WORK REQUIRED
Under this line is a listing; return exactly the lines starting at the one with "left elbow: (536, 350)" and running down to the one with "nose: (188, 97)", and leave out its pictures.

+ + + + + + +

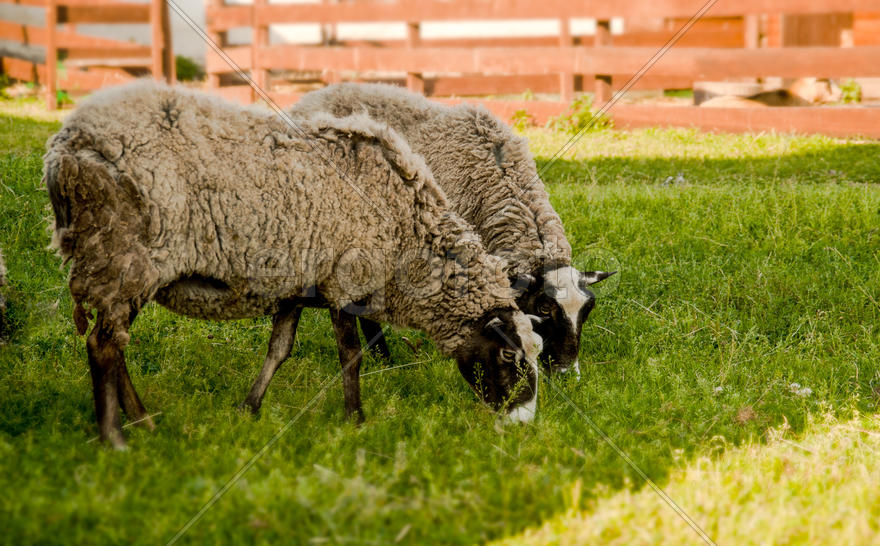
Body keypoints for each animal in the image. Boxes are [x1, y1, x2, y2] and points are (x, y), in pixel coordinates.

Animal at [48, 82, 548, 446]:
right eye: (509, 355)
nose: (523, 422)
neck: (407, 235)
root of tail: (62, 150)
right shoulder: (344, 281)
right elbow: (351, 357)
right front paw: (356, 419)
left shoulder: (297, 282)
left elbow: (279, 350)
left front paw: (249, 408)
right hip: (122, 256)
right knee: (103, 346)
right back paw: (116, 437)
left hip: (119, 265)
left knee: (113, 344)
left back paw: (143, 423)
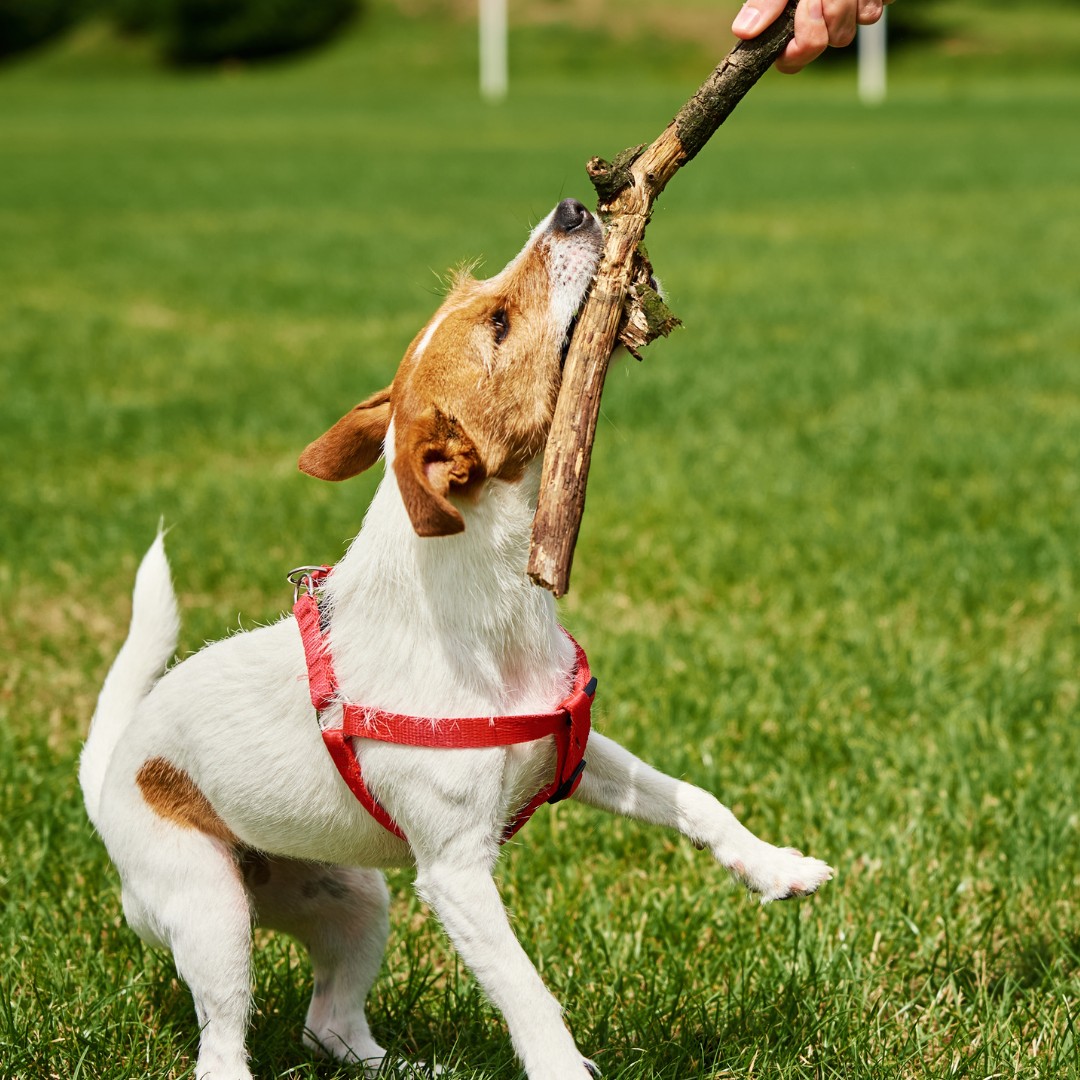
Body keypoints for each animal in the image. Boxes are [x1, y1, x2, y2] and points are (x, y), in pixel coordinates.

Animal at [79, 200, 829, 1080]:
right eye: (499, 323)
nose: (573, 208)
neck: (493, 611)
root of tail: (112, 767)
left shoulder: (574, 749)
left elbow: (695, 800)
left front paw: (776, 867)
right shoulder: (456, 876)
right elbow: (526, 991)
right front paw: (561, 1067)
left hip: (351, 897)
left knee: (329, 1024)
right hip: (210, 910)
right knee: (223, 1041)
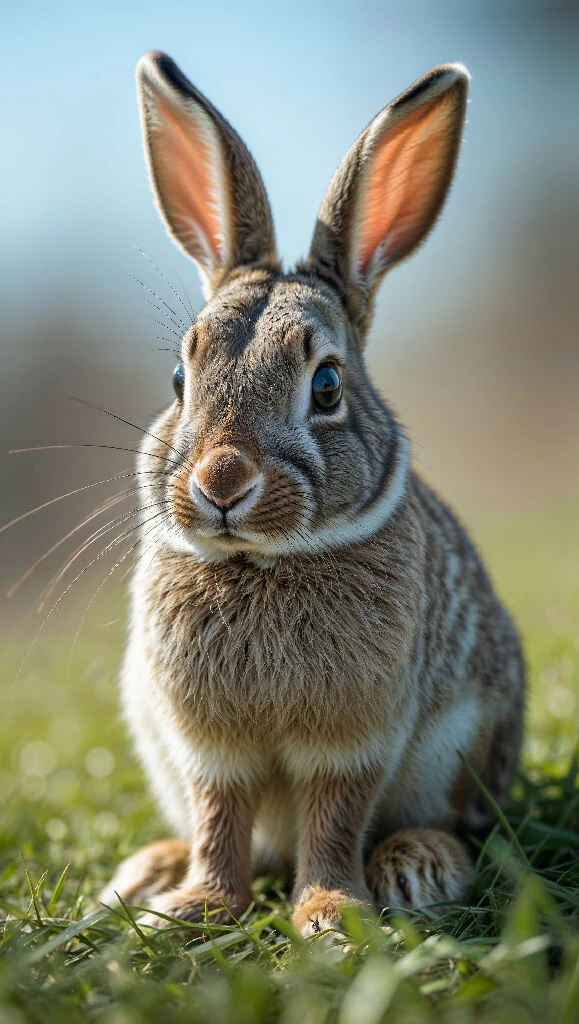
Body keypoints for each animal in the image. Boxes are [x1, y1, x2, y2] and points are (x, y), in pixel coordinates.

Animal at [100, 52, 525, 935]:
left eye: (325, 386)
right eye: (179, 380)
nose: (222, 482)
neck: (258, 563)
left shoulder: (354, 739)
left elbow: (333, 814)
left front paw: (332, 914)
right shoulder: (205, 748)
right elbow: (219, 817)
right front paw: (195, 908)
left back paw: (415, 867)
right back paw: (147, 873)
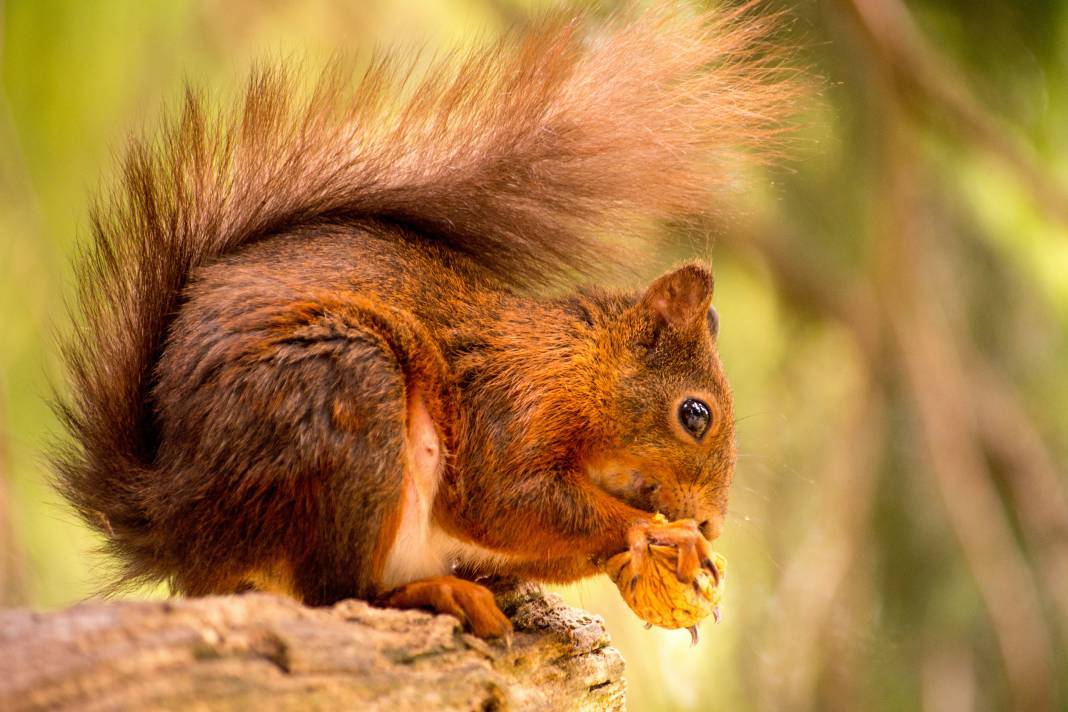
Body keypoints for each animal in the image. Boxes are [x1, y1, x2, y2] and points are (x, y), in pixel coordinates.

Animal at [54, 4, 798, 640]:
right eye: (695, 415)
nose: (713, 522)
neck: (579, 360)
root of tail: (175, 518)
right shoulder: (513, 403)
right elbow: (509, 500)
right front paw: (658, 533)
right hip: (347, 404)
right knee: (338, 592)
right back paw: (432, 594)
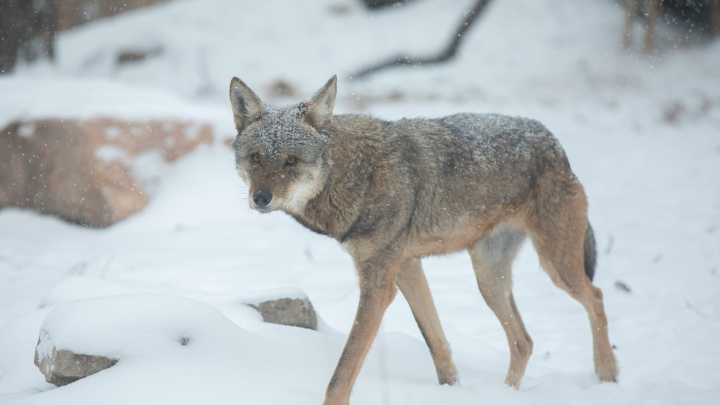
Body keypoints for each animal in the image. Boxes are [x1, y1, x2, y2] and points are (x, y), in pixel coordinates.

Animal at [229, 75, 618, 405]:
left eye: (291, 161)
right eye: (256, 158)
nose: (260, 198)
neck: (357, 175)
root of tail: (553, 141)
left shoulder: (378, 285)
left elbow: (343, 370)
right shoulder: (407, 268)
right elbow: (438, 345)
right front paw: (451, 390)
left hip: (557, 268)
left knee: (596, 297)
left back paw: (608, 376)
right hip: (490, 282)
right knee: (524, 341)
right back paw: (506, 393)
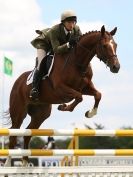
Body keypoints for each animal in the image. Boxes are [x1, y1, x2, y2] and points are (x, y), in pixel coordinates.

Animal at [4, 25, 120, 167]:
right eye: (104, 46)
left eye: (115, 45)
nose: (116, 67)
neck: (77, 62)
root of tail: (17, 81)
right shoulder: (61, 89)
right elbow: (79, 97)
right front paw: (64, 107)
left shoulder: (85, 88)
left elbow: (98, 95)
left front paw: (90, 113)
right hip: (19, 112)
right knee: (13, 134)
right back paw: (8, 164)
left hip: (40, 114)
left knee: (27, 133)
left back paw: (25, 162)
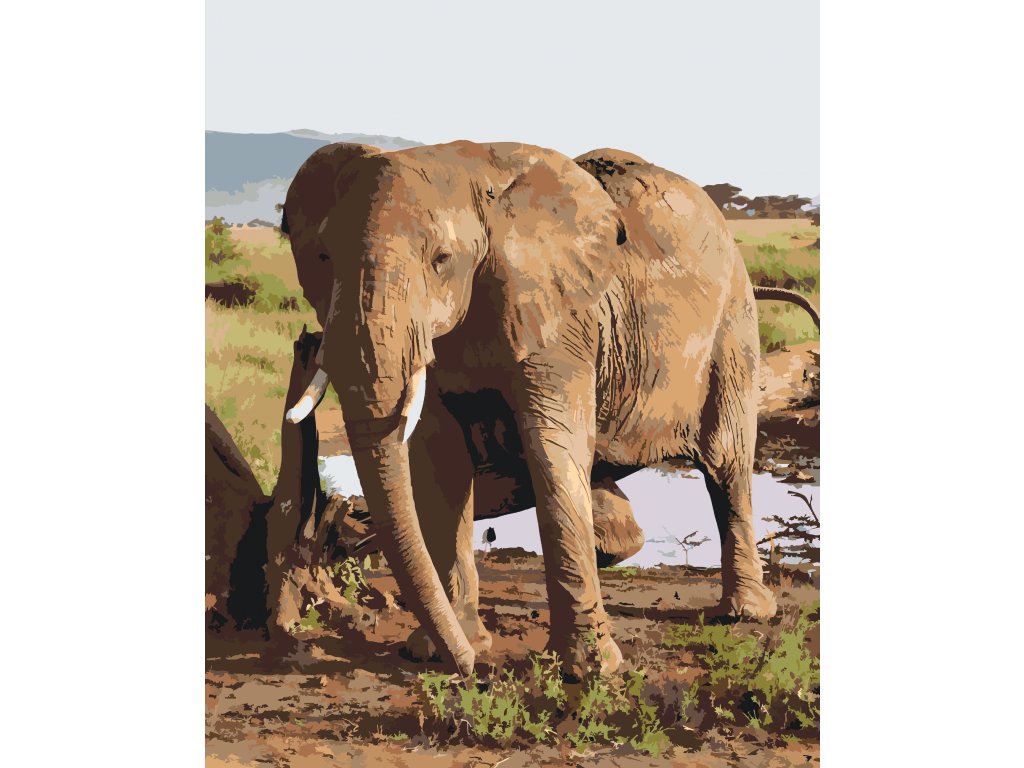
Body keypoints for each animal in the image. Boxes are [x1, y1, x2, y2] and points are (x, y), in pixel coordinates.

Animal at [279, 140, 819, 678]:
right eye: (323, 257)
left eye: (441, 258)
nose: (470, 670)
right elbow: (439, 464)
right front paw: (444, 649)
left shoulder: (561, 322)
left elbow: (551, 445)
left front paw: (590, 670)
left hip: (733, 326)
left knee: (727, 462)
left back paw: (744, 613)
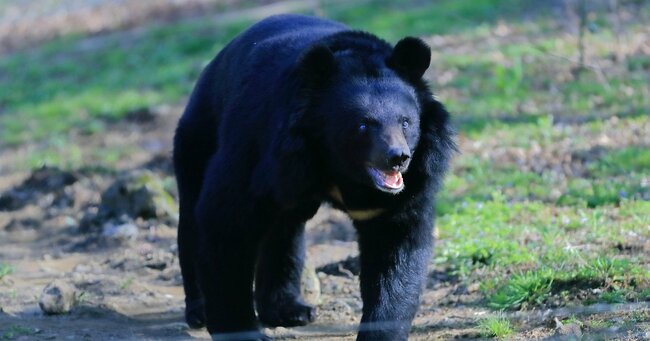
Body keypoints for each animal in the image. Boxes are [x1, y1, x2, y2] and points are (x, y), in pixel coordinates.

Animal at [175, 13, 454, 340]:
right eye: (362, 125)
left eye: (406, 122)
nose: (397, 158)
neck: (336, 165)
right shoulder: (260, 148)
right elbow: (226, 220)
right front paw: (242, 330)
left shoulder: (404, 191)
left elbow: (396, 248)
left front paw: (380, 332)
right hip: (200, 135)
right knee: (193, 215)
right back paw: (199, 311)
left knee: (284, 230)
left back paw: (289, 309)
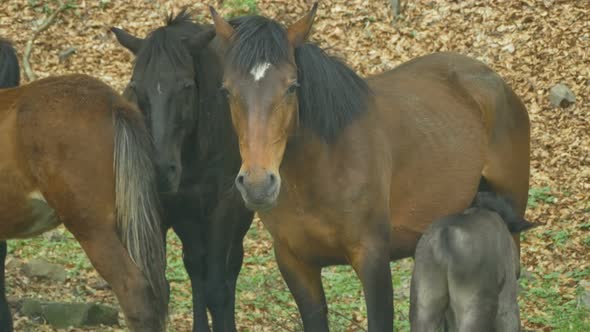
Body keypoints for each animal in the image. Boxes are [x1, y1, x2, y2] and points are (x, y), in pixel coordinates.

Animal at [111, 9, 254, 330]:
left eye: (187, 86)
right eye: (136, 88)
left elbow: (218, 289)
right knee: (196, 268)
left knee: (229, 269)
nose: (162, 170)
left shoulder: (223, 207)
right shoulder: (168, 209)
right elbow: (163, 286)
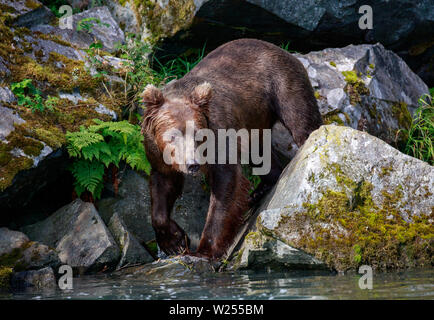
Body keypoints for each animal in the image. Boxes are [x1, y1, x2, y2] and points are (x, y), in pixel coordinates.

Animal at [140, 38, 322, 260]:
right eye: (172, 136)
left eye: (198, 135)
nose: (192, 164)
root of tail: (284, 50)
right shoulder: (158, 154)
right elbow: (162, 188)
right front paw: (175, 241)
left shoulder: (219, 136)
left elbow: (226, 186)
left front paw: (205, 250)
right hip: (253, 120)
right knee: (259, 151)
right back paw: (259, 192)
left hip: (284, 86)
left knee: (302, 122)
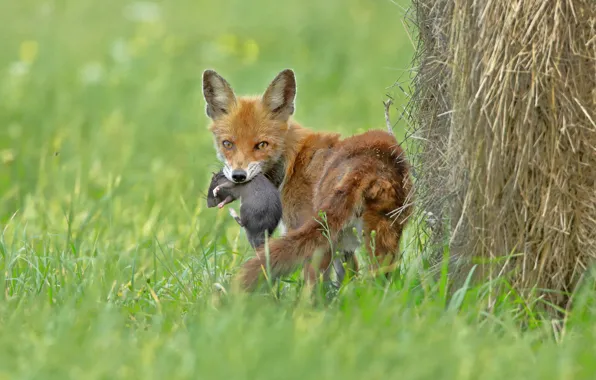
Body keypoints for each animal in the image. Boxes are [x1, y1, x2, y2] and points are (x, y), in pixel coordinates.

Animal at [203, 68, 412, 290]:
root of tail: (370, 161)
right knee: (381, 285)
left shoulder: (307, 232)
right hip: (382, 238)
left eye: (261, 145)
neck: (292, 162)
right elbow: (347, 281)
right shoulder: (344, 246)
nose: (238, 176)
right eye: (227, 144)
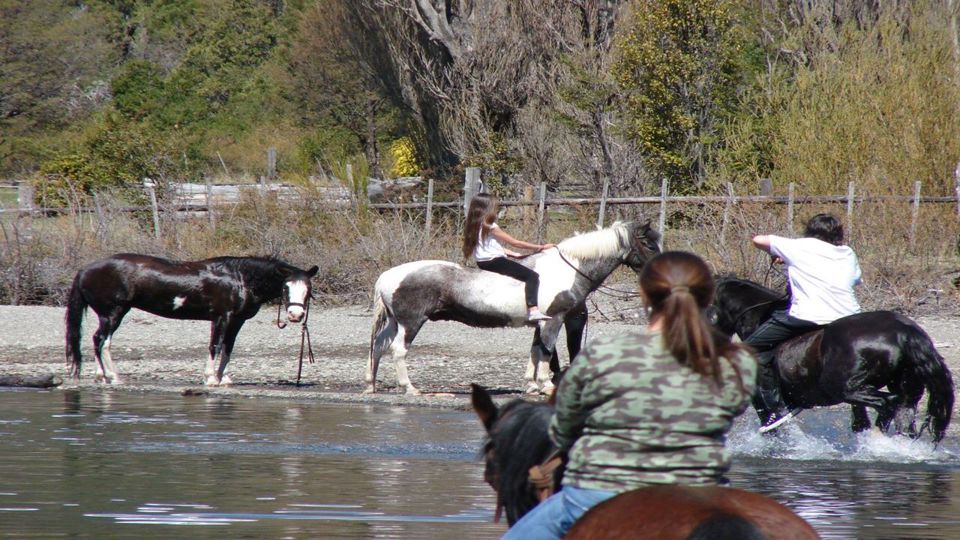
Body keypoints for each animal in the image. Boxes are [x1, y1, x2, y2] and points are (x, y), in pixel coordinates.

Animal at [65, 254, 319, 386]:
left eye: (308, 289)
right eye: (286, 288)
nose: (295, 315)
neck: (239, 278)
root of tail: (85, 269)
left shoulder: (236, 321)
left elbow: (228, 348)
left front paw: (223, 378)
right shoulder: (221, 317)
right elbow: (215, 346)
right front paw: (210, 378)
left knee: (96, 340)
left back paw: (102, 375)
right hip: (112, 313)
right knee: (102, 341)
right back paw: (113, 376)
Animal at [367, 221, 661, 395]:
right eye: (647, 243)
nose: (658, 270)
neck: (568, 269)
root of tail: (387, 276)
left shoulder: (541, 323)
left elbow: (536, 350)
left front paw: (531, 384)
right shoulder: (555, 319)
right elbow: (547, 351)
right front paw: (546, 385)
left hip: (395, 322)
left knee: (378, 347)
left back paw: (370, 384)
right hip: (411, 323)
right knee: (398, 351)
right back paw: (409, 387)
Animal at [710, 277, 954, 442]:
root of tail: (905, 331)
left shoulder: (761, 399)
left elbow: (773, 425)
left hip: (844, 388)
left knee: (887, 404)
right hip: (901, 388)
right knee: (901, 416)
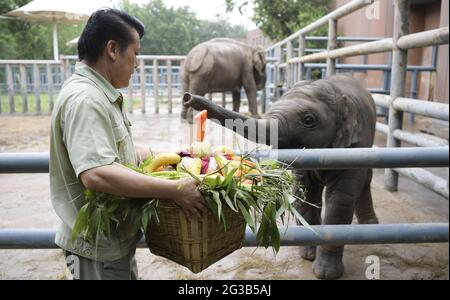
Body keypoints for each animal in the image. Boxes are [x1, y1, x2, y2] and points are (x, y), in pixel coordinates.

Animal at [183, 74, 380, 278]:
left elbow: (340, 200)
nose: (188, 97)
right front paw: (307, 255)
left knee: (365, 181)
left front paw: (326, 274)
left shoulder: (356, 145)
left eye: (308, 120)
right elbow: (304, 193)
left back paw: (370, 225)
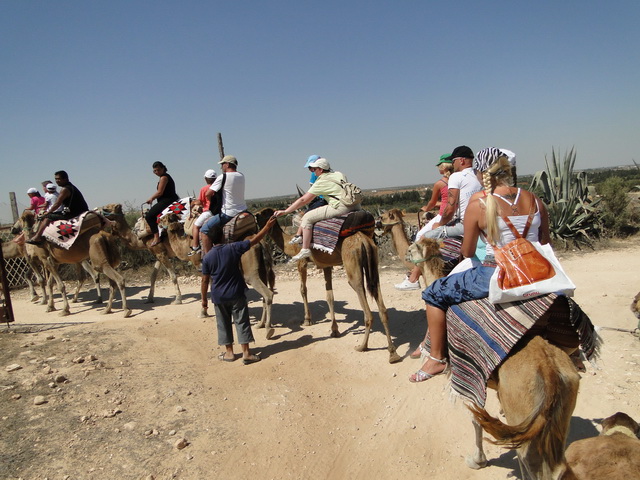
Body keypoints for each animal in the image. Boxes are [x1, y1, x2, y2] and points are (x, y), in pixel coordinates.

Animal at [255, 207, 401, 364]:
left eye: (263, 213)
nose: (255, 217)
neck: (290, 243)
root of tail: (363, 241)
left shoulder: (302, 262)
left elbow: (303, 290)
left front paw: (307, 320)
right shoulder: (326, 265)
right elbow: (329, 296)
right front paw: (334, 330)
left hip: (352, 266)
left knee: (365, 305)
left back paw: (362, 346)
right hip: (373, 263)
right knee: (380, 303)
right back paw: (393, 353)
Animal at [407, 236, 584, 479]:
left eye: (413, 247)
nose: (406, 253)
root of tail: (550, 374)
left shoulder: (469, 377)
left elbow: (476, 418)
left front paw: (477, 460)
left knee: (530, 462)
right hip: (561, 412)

+ + + + + + +

FINAL ANSWER
left elbow: (536, 350)
left front paw: (531, 384)
right shoulder: (555, 319)
right elbow: (547, 351)
right front paw: (546, 385)
left hip: (395, 322)
left knee: (378, 347)
left back paw: (370, 384)
right hip: (411, 323)
right knee: (398, 351)
right back paw: (409, 387)
Animal at [710, 277, 954, 442]:
root of tail: (905, 331)
left shoulder: (761, 399)
left elbow: (773, 425)
left hip: (844, 388)
left knee: (887, 404)
right hip: (901, 388)
right knee: (901, 416)
Body keypoints for each animal in the image. Boxes are [x1, y1, x2, y2] and points are (x, y), in pixel coordinates.

Animal at [183, 74, 380, 278]:
left elbow: (340, 200)
nose: (188, 97)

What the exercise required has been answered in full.